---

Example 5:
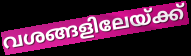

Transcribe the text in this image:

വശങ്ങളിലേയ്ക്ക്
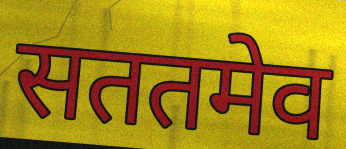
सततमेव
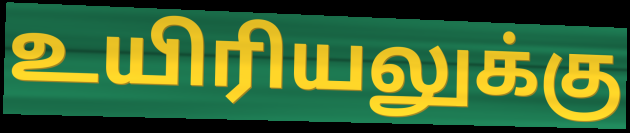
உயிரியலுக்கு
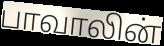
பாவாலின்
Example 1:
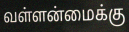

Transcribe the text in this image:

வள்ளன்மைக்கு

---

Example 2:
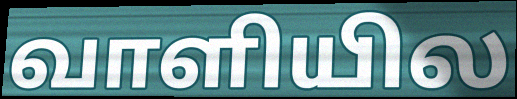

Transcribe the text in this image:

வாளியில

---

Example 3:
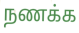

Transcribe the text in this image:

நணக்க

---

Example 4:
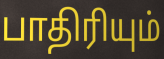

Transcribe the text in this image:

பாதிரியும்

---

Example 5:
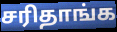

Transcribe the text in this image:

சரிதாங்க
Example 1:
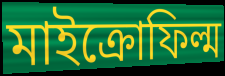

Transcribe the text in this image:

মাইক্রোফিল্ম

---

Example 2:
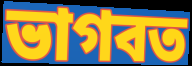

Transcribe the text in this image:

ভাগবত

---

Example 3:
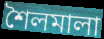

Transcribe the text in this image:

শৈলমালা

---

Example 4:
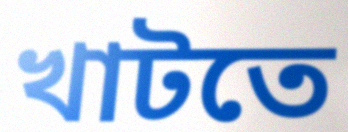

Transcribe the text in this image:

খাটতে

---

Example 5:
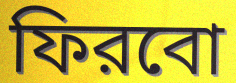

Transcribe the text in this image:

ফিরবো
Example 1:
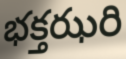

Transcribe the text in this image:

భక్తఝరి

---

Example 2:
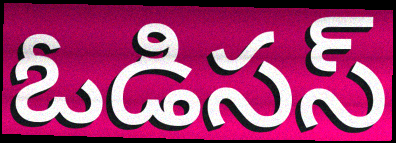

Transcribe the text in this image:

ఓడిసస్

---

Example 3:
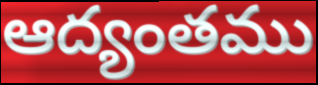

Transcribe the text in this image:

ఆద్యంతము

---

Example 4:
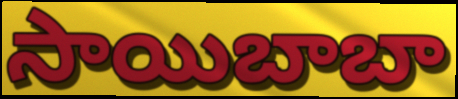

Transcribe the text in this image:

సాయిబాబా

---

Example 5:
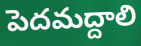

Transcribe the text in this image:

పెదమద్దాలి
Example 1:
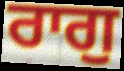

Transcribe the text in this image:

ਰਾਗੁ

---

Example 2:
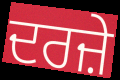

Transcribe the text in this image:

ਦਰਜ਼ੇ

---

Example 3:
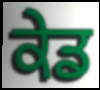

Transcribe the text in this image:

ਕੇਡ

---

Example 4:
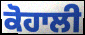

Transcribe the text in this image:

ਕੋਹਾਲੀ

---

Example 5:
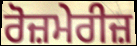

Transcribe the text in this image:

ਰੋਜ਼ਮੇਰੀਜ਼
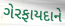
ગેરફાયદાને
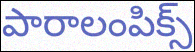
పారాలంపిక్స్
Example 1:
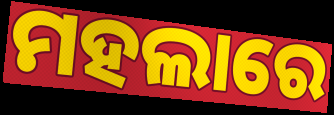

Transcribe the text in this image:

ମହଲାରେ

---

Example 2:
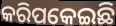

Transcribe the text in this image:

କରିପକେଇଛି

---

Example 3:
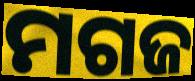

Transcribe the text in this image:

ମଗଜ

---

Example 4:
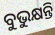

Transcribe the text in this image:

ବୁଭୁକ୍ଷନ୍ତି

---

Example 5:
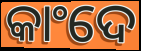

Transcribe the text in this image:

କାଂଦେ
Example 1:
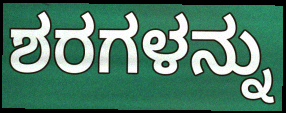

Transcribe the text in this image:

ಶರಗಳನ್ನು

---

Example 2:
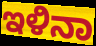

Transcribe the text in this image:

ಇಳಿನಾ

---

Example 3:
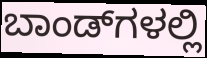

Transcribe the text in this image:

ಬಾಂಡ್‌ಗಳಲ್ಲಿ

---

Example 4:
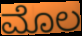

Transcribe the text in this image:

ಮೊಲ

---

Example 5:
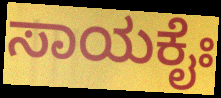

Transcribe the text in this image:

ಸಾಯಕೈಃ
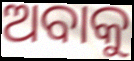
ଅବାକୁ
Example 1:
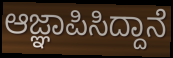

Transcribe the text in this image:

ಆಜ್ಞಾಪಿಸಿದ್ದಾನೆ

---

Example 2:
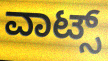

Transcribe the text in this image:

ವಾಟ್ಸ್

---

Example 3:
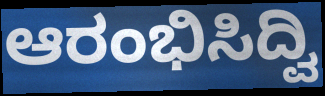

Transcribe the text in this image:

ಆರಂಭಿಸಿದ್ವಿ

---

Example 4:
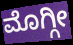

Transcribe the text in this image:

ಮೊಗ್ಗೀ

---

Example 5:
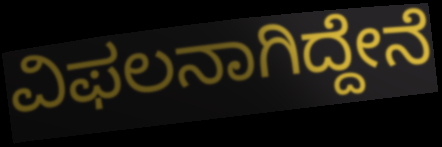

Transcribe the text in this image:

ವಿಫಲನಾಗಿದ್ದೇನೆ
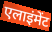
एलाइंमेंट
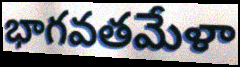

Set problem »
Print the data exactly, from the start of the data through the line containing "ಆರಂಭಿಸಿದ್ವಿ", including both ends, and omit the pictures.

Answer to the task »
---

Example 5:

Transcribe the text in this image:

വശങ്ങളിലേയ്ക്ക്
सततमेव
உயிரியலுக்கு
பாவாலின்
Example 1:

Transcribe the text in this image:

வள்ளன்மைக்கு

---

Example 2:

Transcribe the text in this image:

வாளியில

---

Example 3:

Transcribe the text in this image:

நணக்க

---

Example 4:

Transcribe the text in this image:

பாதிரியும்

---

Example 5:

Transcribe the text in this image:

சரிதாங்க
Example 1:

Transcribe the text in this image:

মাইক্রোফিল্ম

---

Example 2:

Transcribe the text in this image:

ভাগবত

---

Example 3:

Transcribe the text in this image:

শৈলমালা

---

Example 4:

Transcribe the text in this image:

খাটতে

---

Example 5:

Transcribe the text in this image:

ফিরবো
Example 1:

Transcribe the text in this image:

భక్తఝరి

---

Example 2:

Transcribe the text in this image:

ఓడిసస్

---

Example 3:

Transcribe the text in this image:

ఆద్యంతము

---

Example 4:

Transcribe the text in this image:

సాయిబాబా

---

Example 5:

Transcribe the text in this image:

పెదమద్దాలి
Example 1:

Transcribe the text in this image:

ਰਾਗੁ

---

Example 2:

Transcribe the text in this image:

ਦਰਜ਼ੇ

---

Example 3:

Transcribe the text in this image:

ਕੇਡ

---

Example 4:

Transcribe the text in this image:

ਕੋਹਾਲੀ

---

Example 5:

Transcribe the text in this image:

ਰੋਜ਼ਮੇਰੀਜ਼
ગેરફાયદાને
పారాలంపిక్స్
Example 1:

Transcribe the text in this image:

ମହଲାରେ

---

Example 2:

Transcribe the text in this image:

କରିପକେଇଛି

---

Example 3:

Transcribe the text in this image:

ମଗଜ

---

Example 4:

Transcribe the text in this image:

ବୁଭୁକ୍ଷନ୍ତି

---

Example 5:

Transcribe the text in this image:

କାଂଦେ
Example 1:

Transcribe the text in this image:

ಶರಗಳನ್ನು

---

Example 2:

Transcribe the text in this image:

ಇಳಿನಾ

---

Example 3:

Transcribe the text in this image:

ಬಾಂಡ್‌ಗಳಲ್ಲಿ

---

Example 4:

Transcribe the text in this image:

ಮೊಲ

---

Example 5:

Transcribe the text in this image:

ಸಾಯಕೈಃ
ଅବାକୁ
Example 1:

Transcribe the text in this image:

ಆಜ್ಞಾಪಿಸಿದ್ದಾನೆ

---

Example 2:

Transcribe the text in this image:

ವಾಟ್ಸ್

---

Example 3:

Transcribe the text in this image:

ಆರಂಭಿಸಿದ್ವಿ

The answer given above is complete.